» TEXT SHOWN
Sajid Javid’s previous Government roles – that of chancellor and before the home secretary – were great offices of state, traditionally thought of as more prestigious than his new job as Health Secretary.
But since the coronavirus pandemic hit last year, the profile of the person tasked with keeping the nation healthy has been shot to the top of the agenda.
Matt Hancock was a regular face at press briefings and in the Commons, giving updates to the nation on the coronavirus.
But it is not only the pandemic Mr Javid will have to deal with, his in-tray will be full of challenges for the health and social care sector, some of which predate Covid-19 and others caused by it.
The most immediate test for Mr Javid will be continuing the country’s progress in lifting lockdown measures and vaccinating the rest of the population.
Even Mr Hancock’s fiercest critics had been complimentary about the rollout of the Covid vaccine, and Boris Johnson praised Mr Hancock for the creation of the United Kingdom Health Security Agency, which he said “built the foundation to ensure the UK is better prepared for any future pandemic”.
But opposition parties and health leaders have warned of a “perfect storm” to hit the NHS this winter, as a backlog of cases reached more than five million.
Dr Chaand Nagpaul, the British Medical Association’s chair of council, said: “Sajid Javid has a huge and urgent task ahead.

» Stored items
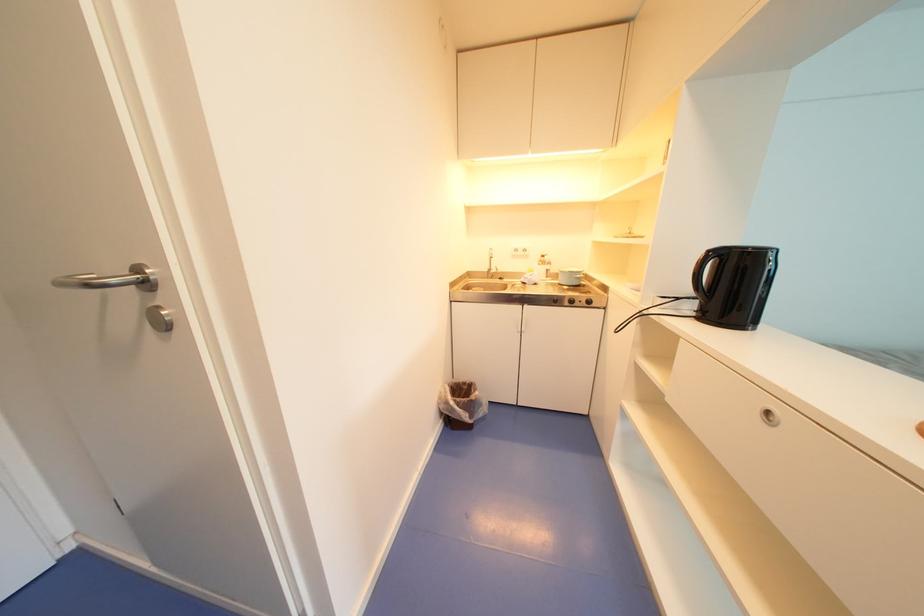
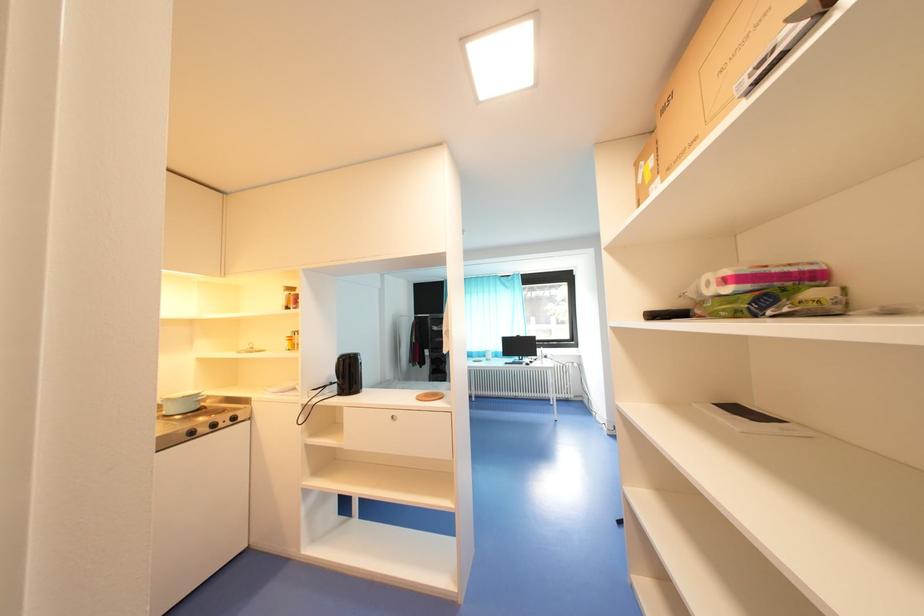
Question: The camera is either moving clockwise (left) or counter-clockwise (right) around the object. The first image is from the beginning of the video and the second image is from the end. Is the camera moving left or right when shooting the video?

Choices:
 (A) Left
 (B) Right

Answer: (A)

» STUDY QUESTIONS
a) Translate this sentence from the article on Sajid Javid's new health job into Spanish: "Matt Hancock was a regular face at press briefings and in the Commons, giving updates to the nation on the coronavirus."
b) Write the next part of the article on Sajid Javid's new health job, picking up right after its last sentence.
You won't need the stored items for this.

» WRITTEN ANSWERS
a) Matt Hancock era una cara habitual en las ruedas de prensa y en la Cámara de los Comunes, donde informaba a la nación sobre el coronavirus.

b)
“He must ensure completing the roll-out of the adult vaccination programme at rapid pace to control spiralling infection rates. He must also put forward a credible plan to tackle a backlog of care of unprecedented scale whilst at the same time rebuilding the trust of doctors and the wider healthcare workforce.”
The health and care workforce will not only need looking after following a punishing year, but will need bolstering too.
A survey released by NHS Providers – which represents NHS trusts – earlier this week showed almost half (48%) of leaders said they have seen evidence of staff leaving their organisation due to early retirement, Covid-19 burnout or other effects from working in the pandemic.
While six former health and social care ministers have backed proposals to reform the social care workforce in the absence of long-awaited Government plans.
Mr Javid will face questions over the plan, which the PM said was ready on the steps of Downing Street after the election in December 2019.
Meanwhile, those still in the sector will continue to push for a pay rise amid continuing anger over the Government recommending a 1% increase.
NHS staff were due a pay rise in April, but ministers said they would await the recommendations of the pay review body, which is expected to deliver its report within days.
Pat Cullen, acting general secretary and chief executive of the Royal College of Nursing, said: “Sajid Javid must hit the ground running.
“With the unrelenting pressure on the nursing workforce, their role in protecting the nation during the pandemic and role delivering the vaccination programme, we expect to meet with urgency.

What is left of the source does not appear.